The effective date of the Plan shall be May 1, 2005, subject to approval by a majority of the Company’s stockholders at their 2005 Annual Meeting. Notwithstanding anything in the Plan to the contrary, if the Plan shall have been approved by the Board prior to such Annual Meeting, Directors may be selected and award criteria may be determined as provided herein subject to such subsequent stockholder approval; provided, however, that, in no event may an Option be granted hereunder prior to the Shareholder Approval Date.
The Plan shall be construed according to the laws of the State of Delaware and all provisions hereof shall be administered according to and its validity shall be determined under, the laws of such state, except where preempted by federal law.
No member of the Board shall be personally liable for any action, determination, or interpretation taken or made with respect to the Plan or any award there under,. The Company shall indemnify all members of the Board to the extent permitted by law, from and against any and all liabilities, costs, and expenses incurred by such persons as a result of any act, or omission to act, in connection with the performance of such persons’ duties, responsibilities, and obligations under the Plan.

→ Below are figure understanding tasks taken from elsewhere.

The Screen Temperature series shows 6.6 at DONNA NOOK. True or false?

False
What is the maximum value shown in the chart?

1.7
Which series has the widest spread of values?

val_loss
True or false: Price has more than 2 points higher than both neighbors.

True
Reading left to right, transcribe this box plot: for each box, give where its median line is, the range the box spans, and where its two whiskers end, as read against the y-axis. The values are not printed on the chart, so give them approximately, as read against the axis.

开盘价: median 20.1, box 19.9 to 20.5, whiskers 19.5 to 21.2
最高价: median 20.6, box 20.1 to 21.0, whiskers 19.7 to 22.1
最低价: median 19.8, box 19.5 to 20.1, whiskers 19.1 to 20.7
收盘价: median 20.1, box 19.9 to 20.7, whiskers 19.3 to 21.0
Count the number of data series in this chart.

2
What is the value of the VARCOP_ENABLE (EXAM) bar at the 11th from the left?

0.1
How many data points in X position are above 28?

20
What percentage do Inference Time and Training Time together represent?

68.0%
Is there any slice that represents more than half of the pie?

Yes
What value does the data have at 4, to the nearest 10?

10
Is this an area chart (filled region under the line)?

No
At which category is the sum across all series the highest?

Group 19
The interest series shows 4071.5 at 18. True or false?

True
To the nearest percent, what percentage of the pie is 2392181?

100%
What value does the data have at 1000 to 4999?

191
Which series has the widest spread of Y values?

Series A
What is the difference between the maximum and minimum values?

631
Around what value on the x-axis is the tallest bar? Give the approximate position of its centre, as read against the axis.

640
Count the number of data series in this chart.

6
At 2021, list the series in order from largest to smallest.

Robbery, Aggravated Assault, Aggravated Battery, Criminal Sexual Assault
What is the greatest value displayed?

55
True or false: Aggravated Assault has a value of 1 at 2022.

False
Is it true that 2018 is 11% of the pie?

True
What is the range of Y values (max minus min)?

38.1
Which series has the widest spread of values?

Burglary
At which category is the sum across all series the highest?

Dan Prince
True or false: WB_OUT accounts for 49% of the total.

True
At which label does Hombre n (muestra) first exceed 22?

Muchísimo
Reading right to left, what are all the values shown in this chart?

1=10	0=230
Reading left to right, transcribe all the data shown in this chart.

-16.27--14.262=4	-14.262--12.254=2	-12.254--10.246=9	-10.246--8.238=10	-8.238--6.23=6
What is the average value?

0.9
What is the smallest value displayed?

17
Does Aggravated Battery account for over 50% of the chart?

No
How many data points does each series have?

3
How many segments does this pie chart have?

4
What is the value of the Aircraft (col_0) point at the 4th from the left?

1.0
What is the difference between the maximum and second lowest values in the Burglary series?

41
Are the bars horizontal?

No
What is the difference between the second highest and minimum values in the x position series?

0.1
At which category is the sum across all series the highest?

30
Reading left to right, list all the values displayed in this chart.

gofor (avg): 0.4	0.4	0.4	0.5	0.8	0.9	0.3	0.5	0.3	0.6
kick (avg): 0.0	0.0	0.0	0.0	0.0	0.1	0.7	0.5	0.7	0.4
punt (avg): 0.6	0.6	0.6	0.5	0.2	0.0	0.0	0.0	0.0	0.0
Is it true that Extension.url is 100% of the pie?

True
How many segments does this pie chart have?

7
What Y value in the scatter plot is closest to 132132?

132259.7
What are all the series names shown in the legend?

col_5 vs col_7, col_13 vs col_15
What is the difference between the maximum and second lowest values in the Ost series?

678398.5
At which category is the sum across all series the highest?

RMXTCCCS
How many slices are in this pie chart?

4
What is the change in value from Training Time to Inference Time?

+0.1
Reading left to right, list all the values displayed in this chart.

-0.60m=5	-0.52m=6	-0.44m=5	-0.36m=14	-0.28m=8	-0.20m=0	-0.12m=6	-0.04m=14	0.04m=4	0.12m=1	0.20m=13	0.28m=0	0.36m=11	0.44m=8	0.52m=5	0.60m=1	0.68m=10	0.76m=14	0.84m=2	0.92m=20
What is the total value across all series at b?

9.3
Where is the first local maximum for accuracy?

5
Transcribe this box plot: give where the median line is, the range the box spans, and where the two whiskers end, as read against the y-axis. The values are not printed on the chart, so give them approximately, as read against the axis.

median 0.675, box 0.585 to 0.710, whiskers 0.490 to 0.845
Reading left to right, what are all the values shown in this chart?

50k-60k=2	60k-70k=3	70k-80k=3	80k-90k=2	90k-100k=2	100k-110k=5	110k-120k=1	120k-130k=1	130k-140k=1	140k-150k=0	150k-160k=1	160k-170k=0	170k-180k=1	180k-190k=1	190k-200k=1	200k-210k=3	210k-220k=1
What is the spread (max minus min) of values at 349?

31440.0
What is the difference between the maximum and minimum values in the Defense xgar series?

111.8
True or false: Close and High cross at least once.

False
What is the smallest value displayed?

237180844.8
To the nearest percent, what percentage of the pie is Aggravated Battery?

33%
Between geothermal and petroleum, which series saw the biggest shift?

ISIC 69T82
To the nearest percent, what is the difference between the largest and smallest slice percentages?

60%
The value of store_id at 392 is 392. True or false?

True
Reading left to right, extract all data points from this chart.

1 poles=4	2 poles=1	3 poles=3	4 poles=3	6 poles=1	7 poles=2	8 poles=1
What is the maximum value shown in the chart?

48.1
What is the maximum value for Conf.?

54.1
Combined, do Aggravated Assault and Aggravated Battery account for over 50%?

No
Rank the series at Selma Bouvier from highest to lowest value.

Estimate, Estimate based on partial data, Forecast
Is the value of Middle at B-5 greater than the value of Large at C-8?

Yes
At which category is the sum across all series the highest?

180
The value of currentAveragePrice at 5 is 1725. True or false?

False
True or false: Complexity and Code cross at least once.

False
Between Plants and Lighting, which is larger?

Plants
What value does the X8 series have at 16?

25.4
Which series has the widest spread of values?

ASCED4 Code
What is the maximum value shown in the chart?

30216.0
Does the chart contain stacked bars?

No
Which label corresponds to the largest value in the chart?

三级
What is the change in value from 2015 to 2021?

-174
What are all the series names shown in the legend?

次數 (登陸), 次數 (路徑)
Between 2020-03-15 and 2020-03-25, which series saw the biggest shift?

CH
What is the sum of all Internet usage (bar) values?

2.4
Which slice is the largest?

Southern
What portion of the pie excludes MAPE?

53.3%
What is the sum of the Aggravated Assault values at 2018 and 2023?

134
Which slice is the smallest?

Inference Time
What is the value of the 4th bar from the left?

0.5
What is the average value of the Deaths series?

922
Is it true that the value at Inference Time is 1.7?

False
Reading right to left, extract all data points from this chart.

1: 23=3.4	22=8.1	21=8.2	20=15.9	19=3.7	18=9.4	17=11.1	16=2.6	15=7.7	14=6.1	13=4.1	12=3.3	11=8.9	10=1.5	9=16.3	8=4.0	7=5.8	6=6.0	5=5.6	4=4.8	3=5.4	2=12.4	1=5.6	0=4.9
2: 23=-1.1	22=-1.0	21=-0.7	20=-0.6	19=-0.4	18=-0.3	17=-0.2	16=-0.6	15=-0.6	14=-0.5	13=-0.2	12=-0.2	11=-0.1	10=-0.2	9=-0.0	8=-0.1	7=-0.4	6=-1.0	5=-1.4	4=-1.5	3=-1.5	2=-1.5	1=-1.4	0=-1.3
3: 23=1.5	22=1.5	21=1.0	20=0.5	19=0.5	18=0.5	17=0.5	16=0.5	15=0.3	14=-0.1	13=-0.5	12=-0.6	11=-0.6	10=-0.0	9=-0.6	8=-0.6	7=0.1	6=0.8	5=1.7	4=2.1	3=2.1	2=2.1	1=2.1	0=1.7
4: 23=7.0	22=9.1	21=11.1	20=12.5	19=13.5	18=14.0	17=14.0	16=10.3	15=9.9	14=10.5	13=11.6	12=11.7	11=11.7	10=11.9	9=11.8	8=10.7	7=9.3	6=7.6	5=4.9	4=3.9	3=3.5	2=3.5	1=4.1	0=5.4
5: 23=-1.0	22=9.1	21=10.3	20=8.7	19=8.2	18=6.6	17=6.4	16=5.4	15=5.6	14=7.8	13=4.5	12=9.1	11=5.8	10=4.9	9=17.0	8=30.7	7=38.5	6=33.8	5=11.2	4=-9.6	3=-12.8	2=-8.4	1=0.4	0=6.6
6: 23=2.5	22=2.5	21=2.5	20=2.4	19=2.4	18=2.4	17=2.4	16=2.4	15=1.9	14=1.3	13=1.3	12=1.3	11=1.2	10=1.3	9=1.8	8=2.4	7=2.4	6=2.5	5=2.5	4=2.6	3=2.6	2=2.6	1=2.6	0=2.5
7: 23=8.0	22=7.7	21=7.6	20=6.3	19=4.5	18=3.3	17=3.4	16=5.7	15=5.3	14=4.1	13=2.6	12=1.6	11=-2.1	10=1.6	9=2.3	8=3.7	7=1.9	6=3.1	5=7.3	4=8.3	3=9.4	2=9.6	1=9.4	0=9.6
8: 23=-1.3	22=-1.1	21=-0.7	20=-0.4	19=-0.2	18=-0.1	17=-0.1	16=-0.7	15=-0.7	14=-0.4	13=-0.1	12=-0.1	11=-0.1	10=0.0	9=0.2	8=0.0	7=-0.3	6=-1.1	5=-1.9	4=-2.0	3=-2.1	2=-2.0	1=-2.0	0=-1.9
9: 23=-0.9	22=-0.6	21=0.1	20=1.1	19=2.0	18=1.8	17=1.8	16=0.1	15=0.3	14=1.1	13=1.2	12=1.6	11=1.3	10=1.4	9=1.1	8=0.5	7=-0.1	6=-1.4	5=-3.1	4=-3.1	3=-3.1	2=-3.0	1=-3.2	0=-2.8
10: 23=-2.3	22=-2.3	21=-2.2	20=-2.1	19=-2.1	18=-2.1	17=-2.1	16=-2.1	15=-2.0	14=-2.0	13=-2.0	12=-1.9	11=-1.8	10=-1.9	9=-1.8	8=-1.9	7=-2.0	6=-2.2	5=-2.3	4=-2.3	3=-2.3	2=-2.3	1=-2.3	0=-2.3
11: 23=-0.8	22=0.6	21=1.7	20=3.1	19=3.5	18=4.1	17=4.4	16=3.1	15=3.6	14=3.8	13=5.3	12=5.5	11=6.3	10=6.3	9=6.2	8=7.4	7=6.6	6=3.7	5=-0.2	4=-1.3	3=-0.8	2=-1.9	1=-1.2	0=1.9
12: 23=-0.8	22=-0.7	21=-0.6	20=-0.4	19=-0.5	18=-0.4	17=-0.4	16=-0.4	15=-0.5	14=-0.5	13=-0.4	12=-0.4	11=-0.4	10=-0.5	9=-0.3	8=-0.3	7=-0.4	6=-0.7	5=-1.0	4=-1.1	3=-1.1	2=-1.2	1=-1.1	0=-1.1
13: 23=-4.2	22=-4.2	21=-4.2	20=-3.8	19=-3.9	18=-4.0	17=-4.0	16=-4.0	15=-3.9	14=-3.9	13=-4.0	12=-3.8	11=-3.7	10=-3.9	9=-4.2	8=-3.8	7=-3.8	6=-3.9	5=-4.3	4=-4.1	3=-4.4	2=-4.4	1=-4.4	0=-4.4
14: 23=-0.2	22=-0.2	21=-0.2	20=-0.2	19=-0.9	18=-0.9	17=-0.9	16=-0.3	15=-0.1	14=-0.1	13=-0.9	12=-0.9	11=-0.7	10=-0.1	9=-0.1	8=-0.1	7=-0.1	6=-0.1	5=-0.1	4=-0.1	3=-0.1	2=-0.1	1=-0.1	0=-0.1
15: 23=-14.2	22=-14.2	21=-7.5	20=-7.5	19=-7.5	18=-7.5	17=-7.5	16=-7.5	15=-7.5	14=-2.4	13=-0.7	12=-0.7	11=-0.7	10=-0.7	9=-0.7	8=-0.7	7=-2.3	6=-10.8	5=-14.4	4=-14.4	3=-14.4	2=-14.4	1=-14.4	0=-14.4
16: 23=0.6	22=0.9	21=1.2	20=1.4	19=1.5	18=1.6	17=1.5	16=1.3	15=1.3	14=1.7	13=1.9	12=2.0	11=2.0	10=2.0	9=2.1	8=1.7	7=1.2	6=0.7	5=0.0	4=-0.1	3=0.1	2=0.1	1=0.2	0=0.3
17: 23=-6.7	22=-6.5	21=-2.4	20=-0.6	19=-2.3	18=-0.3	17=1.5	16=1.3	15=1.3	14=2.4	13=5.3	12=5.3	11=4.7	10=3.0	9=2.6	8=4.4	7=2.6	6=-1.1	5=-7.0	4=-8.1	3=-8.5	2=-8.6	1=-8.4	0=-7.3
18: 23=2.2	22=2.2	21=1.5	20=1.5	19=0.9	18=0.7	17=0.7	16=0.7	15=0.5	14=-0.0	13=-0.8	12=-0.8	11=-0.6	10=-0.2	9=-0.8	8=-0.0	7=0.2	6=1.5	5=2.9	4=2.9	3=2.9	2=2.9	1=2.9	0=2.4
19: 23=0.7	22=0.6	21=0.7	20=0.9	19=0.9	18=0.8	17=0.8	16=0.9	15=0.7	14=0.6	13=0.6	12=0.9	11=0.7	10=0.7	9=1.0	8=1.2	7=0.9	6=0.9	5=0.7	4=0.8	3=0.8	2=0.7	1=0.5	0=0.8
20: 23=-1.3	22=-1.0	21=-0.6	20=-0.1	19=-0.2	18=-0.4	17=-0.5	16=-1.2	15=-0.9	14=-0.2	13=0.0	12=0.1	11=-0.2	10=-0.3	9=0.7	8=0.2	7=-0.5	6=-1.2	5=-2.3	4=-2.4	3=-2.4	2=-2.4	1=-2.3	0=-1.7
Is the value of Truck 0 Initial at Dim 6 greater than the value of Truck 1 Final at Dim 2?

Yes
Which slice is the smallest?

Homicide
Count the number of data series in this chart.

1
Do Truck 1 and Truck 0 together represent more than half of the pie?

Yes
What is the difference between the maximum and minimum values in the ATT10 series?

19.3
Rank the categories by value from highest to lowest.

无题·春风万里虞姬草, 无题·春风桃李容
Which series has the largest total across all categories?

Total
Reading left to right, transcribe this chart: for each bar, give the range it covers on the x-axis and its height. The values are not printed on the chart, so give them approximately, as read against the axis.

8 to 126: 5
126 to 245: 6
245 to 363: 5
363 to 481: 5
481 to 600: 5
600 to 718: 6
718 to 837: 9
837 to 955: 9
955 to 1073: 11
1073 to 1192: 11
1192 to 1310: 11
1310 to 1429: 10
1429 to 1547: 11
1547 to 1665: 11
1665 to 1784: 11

The Plan and all benefits derived there from are not intended to constitute compensation deferred under a nonqualified deferred compensation plan as contemplated in Section 409A of the Code. Accordingly, notwithstanding any other provision of the Plan, the provisions of the Plan will be interpreted consistent with the preceding sentence, and the Board may modify the Plan to the extent it deems advisable to prevent the application of Section 409A of the Code.